Edema Factor

Edema factor (EF) is encoded by the cya locus on the pXO1 plasmid [10]. The gene has been cloned [31,32] and sequenced [33].  It encodes a 2400-bp open reading frame, of which 99 bp encode a 33-amino-acid signal peptide and 2301 bp encode an A/T-rich (71%), cysteine-free, 767-amino-acid (88.8-kDa) mature secreted protein. 
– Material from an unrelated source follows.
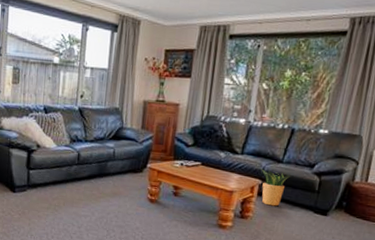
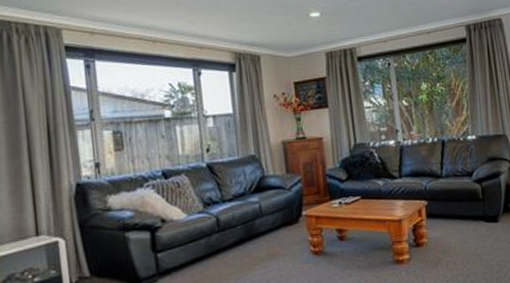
potted plant: present [260,168,290,207] -> none [422,187,453,226]

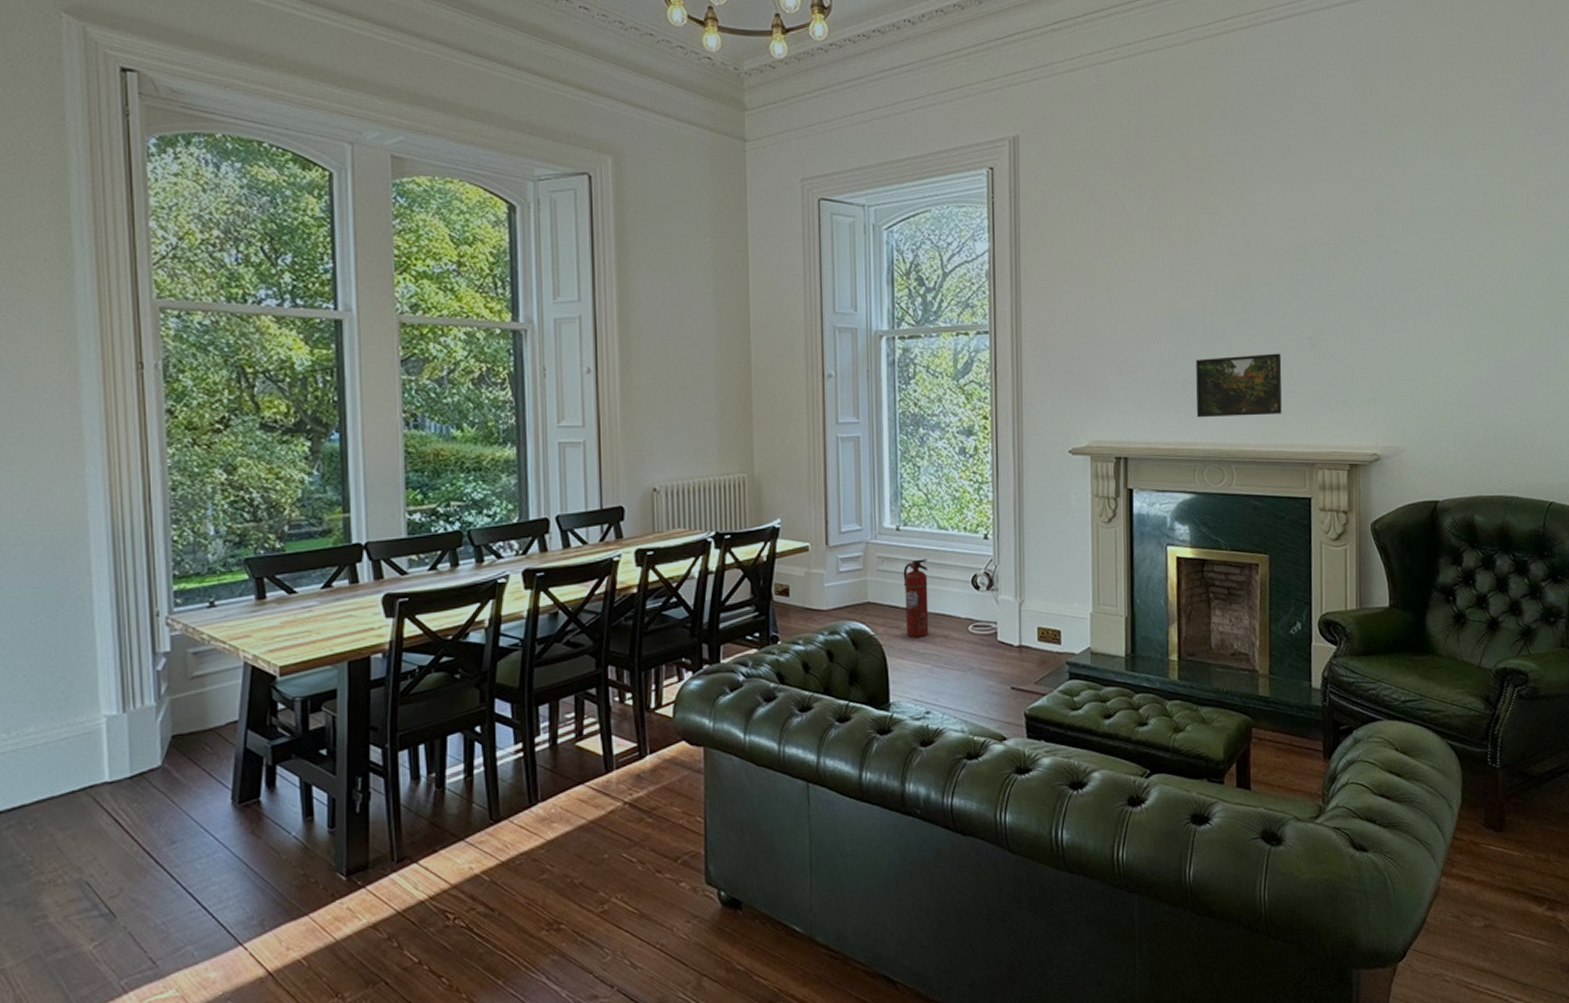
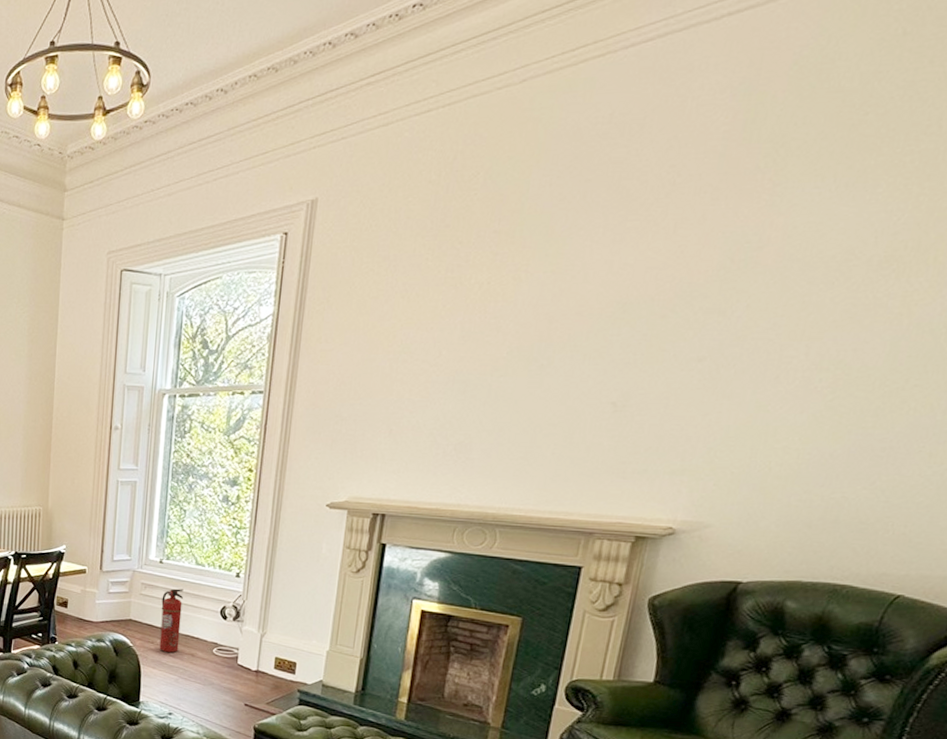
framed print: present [1196,353,1282,418] -> none [465,418,575,482]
EF was the first component of anthrax toxin shown to have an enzymatic activity.  Leppla [34] noted that cholera toxin, which activates eukaryotic adenylate cyclase by ADP ribosylation, can cause the formation of skin edema similar to that formed by edema toxin when injected subcutaneously into rabbits [35].  The effects of cholera toxin are readily assayed in CHOK1A cells, which undergo characteristic morphological changes shortly after toxin treatment [36].  Leppla [34] observed that EF plus PA induced a similar morphological response.  This could be competitively inhibited by the addition of LF [34], reflecting the fact that EF and LF bind the same site on PA.  Direct measurement of cAMP in the cells indicated that the addition of EF plus PA could cause as much as a 200-fold increase over nonstimulated levels and that this increase could be prevented by the simultaneous addition of an excess of LF.  However, unlike cholera toxin, EF appeared not to ADP-ribosylate adenylate cyclase, but was itself found to possess adenylate cyclase activity [34].  In vitro, purified EF has no activity, but the addition of nanomolar levels of calmodulin can activate EF in a Ca²⁺-dependent fashion [37].

The tertiary structures of the catalytic portion of EF alone and in complex with calmodulin have been solved to resolutions of 2.6 Å and 2.95 Å, respectively [38].  The catalytic portion of EF is composed of three domains: C_A (amino acids 294–309) and C_B (amino acids 350–489), which together form the active site, as well as a helical domain (amino acids 660-800) which is connected to C_A by a linker.  Calmodulin inserts at a position between C_A and the helical domain.  As a consequence of calmodulin binding, the helical domain rotates about and encircles calmodulin, locking it in position.  The binding of calmodulin and rotation of the helical domain alters the ordering of three switches—two from regions outside the globular domains that form the interface between the helical domain and C_A in unbound EF, and a third contained within C_A—so that they can participate in forming a substrate binding pocket to bind and position ATP.